**To do**
Output the data below exactly, images excluded.

**Exercise material**

====

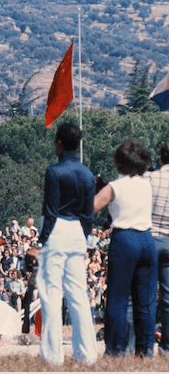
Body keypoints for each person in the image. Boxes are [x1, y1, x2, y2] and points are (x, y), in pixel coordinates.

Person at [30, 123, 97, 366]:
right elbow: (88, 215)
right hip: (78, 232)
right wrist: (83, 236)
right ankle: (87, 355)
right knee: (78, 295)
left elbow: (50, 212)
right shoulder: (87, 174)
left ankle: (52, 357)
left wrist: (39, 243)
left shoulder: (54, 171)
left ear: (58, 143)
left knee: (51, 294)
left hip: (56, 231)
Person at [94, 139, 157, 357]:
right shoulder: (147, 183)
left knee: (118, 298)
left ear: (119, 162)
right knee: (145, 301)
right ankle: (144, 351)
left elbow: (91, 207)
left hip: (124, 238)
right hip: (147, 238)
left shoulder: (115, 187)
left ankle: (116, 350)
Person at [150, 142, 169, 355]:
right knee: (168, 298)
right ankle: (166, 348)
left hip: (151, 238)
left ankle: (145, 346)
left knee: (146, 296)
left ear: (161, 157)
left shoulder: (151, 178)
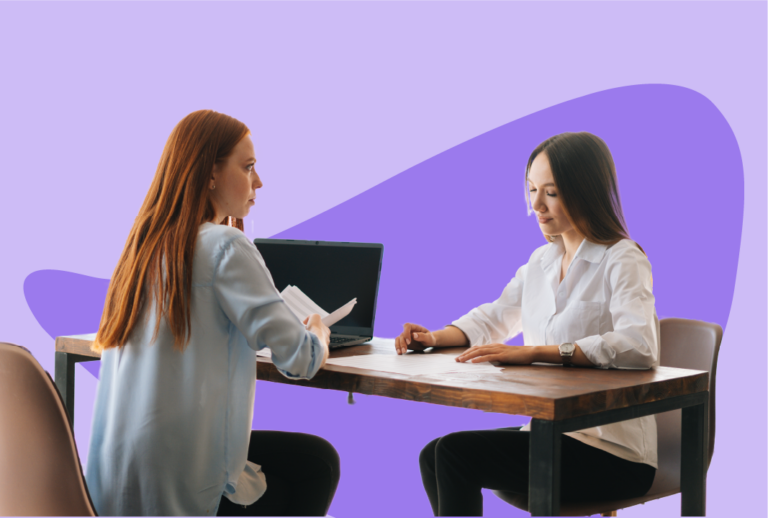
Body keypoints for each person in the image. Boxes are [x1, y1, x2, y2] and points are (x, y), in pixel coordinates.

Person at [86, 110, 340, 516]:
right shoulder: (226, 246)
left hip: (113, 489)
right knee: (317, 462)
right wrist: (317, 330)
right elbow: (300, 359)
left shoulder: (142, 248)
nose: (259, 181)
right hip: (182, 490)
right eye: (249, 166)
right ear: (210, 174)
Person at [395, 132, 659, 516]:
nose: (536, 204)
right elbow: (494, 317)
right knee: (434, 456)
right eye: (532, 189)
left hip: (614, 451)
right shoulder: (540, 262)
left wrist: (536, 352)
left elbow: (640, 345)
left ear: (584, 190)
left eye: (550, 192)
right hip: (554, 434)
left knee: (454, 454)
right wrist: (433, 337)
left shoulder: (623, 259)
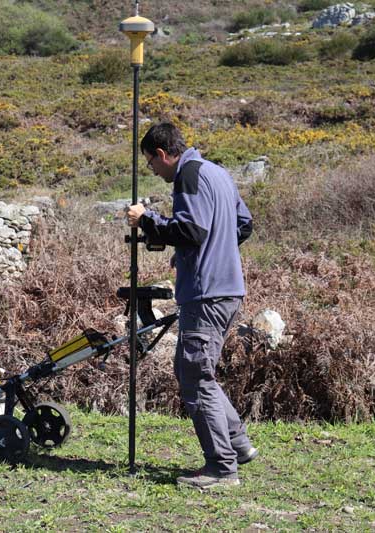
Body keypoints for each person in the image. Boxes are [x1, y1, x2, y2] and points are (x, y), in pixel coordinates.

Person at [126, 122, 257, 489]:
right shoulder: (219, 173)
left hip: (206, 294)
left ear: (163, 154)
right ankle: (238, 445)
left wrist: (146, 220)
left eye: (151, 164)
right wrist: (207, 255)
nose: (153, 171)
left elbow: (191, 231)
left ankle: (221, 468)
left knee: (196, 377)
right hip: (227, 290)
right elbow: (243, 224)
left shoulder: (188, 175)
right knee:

====

**Reply to the task**
Body keypoints for each person in the image. Boxes are [x1, y1, x2, y2] and points are (x, y), in pixel coordinates.

Person at [30, 123, 97, 366]:
right elbow: (88, 215)
right hip: (78, 232)
right wrist: (83, 236)
right ankle: (87, 355)
right knee: (78, 295)
left elbow: (50, 212)
right shoulder: (87, 174)
left ankle: (52, 357)
left wrist: (39, 243)
left shoulder: (54, 171)
left ear: (58, 143)
left knee: (51, 294)
left hip: (56, 231)
Person at [94, 139, 157, 357]:
right shoulder: (147, 183)
left knee: (118, 298)
left ear: (119, 162)
right knee: (145, 301)
right ankle: (144, 351)
left elbow: (91, 207)
left hip: (124, 238)
right hip: (147, 238)
left shoulder: (115, 187)
left ankle: (116, 350)
Person at [150, 142, 169, 355]:
right knee: (168, 298)
right ankle: (166, 348)
left hip: (151, 238)
left ankle: (145, 346)
left knee: (146, 296)
left ear: (161, 157)
left shoulder: (151, 178)
Body keypoints for each person in the image. Boxes are [x1, y1, x2, y2] and points are (x, y), in pixel coordinates.

Person at [86, 110, 340, 516]:
right shoulder: (226, 246)
left hip: (113, 489)
right knee: (317, 462)
right wrist: (317, 330)
right elbow: (300, 359)
left shoulder: (142, 248)
nose: (259, 181)
right hip: (182, 490)
right eye: (249, 166)
right ear: (210, 174)
Person at [395, 132, 659, 516]:
nose: (536, 204)
right elbow: (494, 317)
right knee: (434, 456)
right eye: (532, 189)
left hip: (614, 451)
right shoulder: (540, 262)
left wrist: (536, 352)
left elbow: (640, 345)
left ear: (584, 190)
left eye: (550, 192)
right hip: (554, 434)
left knee: (454, 454)
right wrist: (433, 337)
left shoulder: (623, 259)
Body keypoints for each person in the image. Boxes are [x1, y1, x2, y2] and points are (x, y), in pixel coordinates.

Person at [126, 122, 257, 489]:
right shoulder: (219, 173)
left hip: (206, 294)
left ear: (163, 154)
right ankle: (238, 445)
left wrist: (146, 220)
left eye: (151, 164)
right wrist: (207, 255)
nose: (153, 171)
left elbow: (191, 231)
left ankle: (221, 468)
left knee: (196, 377)
right hip: (227, 290)
right elbow: (243, 224)
left shoulder: (188, 175)
right knee:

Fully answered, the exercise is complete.